My family can be quite opinionated. There aren’t too many shrinking violets amongst us so when there is an opinion to be voiced you can be sure it will be. The saving grace to all of this behavior is that it stems 100% from a genuine desire to be helpful. Unless, of course you are messing with the family’s carbonara recipe. Apparently, one day my father decided to take a couple of liberties with the routine and quite a brouhaha ensued. He had added onion! The devil!

Then one day, totally unaware of this drama, I casually asked my dad if he’s ever considered adding onion or peas to his carbonara. Before he could simultaneously roll his eyes, chuckle, and wave the question away with his hands (can you tell he’s Italian?) a storm of commentary was coming from the peanut gallery that adding those items was, well, essentially forbidden. Hello!

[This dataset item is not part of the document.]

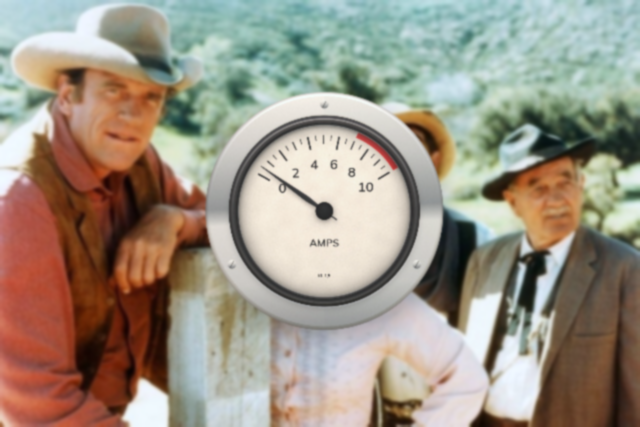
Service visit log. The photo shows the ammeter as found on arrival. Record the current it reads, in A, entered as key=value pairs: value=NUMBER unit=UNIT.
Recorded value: value=0.5 unit=A
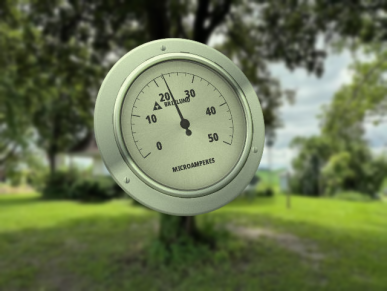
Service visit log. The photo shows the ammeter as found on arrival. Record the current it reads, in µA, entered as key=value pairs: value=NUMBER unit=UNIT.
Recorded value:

But apparently my family is not alone in this devotion to a particular carbonara… a twist on the traditional recipe stirred up a hornet’s nest of debate on the New York Times Diner’s Journal Blog last year. So, we’re not alone.

In light of the debate (and out of respect for my mother) I will say in no uncertain terms: the onions and peas are optional. Oh, and the bacon is pretty Americanized, so if you’re looking for more authentic meat use a pancetta (sliced thick) instead.

And if you get complaints about authenticity… don’t blame me, I warned you!

Linguine Carbonara

1 lb linguine
1 tbsp olive oil
½ medium onion, diced
10 slices bacon, diced
½ cup frozen peas
4 eggs
½-1 cup cooking water

Remove the eggs from the refrigerator so they can come up to room temperature.

Bring to boil a large pot of water for cooking the pasta.

In a large frying pan add the olive oil and onion and begin to sauté over medium high heat. Add the bacon and sauté while the water for the pasta heats and then while the pasta cooks.

Beat the eggs in a medium sized heat proof bowl and place them near the stove.

When the pasta is ready, DO NOT DRAIN, but remove from the pasta from the pot using tongs so as to retain the cooking water. Add the pasta to the fry pan and turn the heat to the lowest possible setting.

Slowly temper the eggs by beating them while drizzling the boiling water into the eggs. When the eggs have been tempered add them to the fry pan and slowly stir everything together. Add the peas and stir slowly so that the egg mixture warms and coats the pasta. The linguine will absorb some of the liquid and a creamy sauce will develop in the pan. Add more cooking liquid if it appears too dry.

Serve with a sprinkle of Parmesan cheese and grind of black pepper on top.

Serves 4-6 depending on if you serve a salad with it.